▶ INSTRUCTIONS TO FOLLOW
From the Paste Music song roundup below, list every artist-and-song heading, each as the artist's name followed by the song title.

▶ PAGE TEXT

Best New Songs (April 20, 2023)

Don't miss this week's best new tracks from Mega Bog, Cory Hanson, Lauren Bousfield and more

Music Lists Best Songs
Best New Songs (April 20, 2023)

At Paste Music, we’re listening to so many new tunes on any given day, we barely have any time to listen to each other. Nevertheless, every week we can swing it, we take stock of the previous seven days’ best tracks, delivering a weekly playlist of our favorites. Check out this week’s 10 best new songs, in alphabetical order. (You can check out last week’s songs here).

Alaska Reid: “She Wonders”
“She Wonders” is not just a mystical, distorted slice of electronic alt-rock; it’s an awe-inspiring piece of storytelling from Reid who, with her debut LP Disenchanter on the horizon, is quickly establishing herself as a literary force unbound by any textbook sonic architecture. Beginning like a mid-1980s synth-wave track and erupting into a woozy 1990s resplendent, “She Wonders” centers the focus on Reid’s lush, lullaby vocals that skate across a narrative of disenchantment and exhaustion from playing live shows and finding small stardom. “And the mist of Texas rain / Makes a halo ‘round her face / And he asks her on the Jackalope patio / Do you feel like a rockstar on stage? / She says it never lasts / I feel 8 and 70 years old so fast,” she sings. —Matt Mitchell

Cory Hanson: “Horsebait Sabotage”
If you weren’t familiar with Hanson’s acid-soaked country eruptions, then here’s your chance. The Southern California native’s fourth LP, Western Cum, is on the way, and third single “Horsebait Sabotage” is a gargantuan, literary beast channeling delicious earworm descriptors and hair-raising imagery. “Soldiers trained to read by ear / The sound of scribble by the pen / Deep sea radar westerns / Submarines the size of sardines,” Hanson sings. The arrangements are cracked, as he blisters through an enormously smooth vibrato of riffs. If Steely Dan had been Gonzo journalists in a Wild West swamp, you’d get Cory Hanson. “Horsebait Sabotage” is an intoxicating, enthralling and absurd wake of delirious rock ‘n’ roll. —Matt Mitchell

Crooks & Nannies: “3am”
“3am” is a great cauldron of everything Crooks & Nannies are good at. Seriously, it’s the epitome of a multi-hyphenate in song form. From sax-heavy jazz to emo to plucky synth-pop to heat-seeking indie, “3am” is, possibly, the duo’s grandest statement yet. The fact that it wasn’t included on the No Fun EP originally only solidifies just how deep their bag of songs goes. With a mystifying trumpet performance from Madel Rafter’s dad—John Rafter—and a chaotic, confessional stream of lyricism from Sam Huntington, “3am” refuses to bend to the will of any one texture. What a joy it is to watch a band at the top of their game make such dazzling, singular tracks; how lucky we are that Crooks & Nannies have so, so much left to give. —Matt Mitchell

Dream Wife: “Orbit”

▶ PROVIDED DATA

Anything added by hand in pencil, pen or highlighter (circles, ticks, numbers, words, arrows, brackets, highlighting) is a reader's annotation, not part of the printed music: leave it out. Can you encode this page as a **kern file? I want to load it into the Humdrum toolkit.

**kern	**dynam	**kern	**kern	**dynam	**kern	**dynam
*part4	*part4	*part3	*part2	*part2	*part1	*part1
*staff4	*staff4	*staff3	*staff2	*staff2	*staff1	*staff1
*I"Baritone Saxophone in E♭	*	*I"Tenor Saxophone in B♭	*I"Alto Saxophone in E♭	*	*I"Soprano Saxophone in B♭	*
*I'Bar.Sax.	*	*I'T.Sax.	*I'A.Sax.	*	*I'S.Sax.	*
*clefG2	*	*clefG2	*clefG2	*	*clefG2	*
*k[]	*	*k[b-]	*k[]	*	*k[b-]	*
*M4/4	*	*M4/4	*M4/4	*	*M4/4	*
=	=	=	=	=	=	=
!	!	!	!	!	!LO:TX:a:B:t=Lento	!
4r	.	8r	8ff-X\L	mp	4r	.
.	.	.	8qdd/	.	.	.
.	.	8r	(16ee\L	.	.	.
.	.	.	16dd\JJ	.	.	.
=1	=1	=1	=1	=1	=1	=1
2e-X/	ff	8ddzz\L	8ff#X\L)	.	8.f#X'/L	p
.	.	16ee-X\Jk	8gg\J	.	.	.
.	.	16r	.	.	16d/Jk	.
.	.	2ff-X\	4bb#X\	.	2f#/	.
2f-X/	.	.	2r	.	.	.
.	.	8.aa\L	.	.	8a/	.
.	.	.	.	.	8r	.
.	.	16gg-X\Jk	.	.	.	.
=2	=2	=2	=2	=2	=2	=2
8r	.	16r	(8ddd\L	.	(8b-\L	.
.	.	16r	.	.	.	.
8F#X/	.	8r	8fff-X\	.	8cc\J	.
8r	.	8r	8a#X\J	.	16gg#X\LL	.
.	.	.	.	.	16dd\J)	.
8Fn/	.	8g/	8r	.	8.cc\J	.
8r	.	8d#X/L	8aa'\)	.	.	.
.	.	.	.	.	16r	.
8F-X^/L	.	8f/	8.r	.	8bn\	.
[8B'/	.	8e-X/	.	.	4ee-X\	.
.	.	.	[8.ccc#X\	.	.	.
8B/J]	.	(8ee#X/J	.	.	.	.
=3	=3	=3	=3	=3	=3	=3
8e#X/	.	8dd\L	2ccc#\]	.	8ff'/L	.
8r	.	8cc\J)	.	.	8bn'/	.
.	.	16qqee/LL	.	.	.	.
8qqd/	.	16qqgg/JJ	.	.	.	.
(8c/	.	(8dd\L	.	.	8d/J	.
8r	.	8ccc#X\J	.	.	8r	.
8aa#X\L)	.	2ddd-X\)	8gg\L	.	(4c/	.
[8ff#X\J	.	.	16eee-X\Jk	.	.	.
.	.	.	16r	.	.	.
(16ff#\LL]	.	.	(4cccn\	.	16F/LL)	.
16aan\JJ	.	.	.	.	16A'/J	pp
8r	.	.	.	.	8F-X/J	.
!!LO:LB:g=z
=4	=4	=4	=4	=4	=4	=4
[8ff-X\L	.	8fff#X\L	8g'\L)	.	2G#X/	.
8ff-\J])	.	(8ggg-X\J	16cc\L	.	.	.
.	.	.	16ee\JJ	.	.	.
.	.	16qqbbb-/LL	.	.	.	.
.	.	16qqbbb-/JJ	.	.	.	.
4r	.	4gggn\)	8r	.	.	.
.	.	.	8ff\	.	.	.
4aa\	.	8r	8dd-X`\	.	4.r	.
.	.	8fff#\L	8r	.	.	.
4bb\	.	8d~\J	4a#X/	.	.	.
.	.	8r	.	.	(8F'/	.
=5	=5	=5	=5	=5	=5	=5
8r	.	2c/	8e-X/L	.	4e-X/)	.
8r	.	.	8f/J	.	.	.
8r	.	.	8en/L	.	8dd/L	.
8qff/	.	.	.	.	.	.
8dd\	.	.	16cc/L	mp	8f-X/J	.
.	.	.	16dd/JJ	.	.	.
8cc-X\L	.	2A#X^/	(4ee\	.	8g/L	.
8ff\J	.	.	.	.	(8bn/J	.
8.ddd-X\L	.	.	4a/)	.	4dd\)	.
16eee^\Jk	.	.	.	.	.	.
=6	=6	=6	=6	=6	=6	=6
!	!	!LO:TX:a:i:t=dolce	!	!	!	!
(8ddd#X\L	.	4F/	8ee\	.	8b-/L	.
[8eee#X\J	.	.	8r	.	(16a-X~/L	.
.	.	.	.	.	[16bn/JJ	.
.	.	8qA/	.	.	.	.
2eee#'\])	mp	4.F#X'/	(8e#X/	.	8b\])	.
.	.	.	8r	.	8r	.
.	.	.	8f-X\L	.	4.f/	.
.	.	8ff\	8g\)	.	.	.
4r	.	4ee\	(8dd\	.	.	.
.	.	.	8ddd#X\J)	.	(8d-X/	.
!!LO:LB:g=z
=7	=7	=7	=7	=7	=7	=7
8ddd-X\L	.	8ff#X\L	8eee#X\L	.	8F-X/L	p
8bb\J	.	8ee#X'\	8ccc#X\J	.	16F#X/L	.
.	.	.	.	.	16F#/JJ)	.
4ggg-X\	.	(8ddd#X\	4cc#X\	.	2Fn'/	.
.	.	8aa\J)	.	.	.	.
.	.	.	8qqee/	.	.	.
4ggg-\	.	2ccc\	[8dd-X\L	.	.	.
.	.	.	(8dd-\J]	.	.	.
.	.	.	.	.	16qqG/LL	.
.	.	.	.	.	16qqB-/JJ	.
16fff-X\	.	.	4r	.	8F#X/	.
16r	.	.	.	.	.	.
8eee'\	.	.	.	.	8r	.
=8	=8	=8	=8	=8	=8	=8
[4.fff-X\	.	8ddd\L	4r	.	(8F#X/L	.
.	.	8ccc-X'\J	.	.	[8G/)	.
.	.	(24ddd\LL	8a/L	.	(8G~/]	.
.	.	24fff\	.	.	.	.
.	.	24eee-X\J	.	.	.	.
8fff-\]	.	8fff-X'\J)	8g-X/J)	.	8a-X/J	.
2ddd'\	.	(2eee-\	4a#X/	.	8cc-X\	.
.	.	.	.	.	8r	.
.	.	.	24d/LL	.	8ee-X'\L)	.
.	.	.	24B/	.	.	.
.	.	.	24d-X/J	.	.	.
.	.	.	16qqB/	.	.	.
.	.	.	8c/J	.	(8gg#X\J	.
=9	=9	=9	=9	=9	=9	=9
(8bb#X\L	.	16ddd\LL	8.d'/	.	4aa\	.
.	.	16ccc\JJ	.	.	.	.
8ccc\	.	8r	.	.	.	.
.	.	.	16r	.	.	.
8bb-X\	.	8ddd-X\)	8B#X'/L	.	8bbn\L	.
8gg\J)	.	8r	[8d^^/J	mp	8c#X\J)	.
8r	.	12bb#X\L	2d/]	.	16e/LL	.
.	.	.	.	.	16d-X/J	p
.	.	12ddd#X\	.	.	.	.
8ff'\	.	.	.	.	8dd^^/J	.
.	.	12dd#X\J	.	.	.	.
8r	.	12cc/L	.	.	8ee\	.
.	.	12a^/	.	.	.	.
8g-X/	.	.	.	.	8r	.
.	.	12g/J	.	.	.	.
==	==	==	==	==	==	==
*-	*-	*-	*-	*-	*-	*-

▶ THE RESULT
Alaska Reid: "She Wonders"
Cory Hanson: "Horsebait Sabotage"
Crooks & Nannies: "3am"
Dream Wife: "Orbit"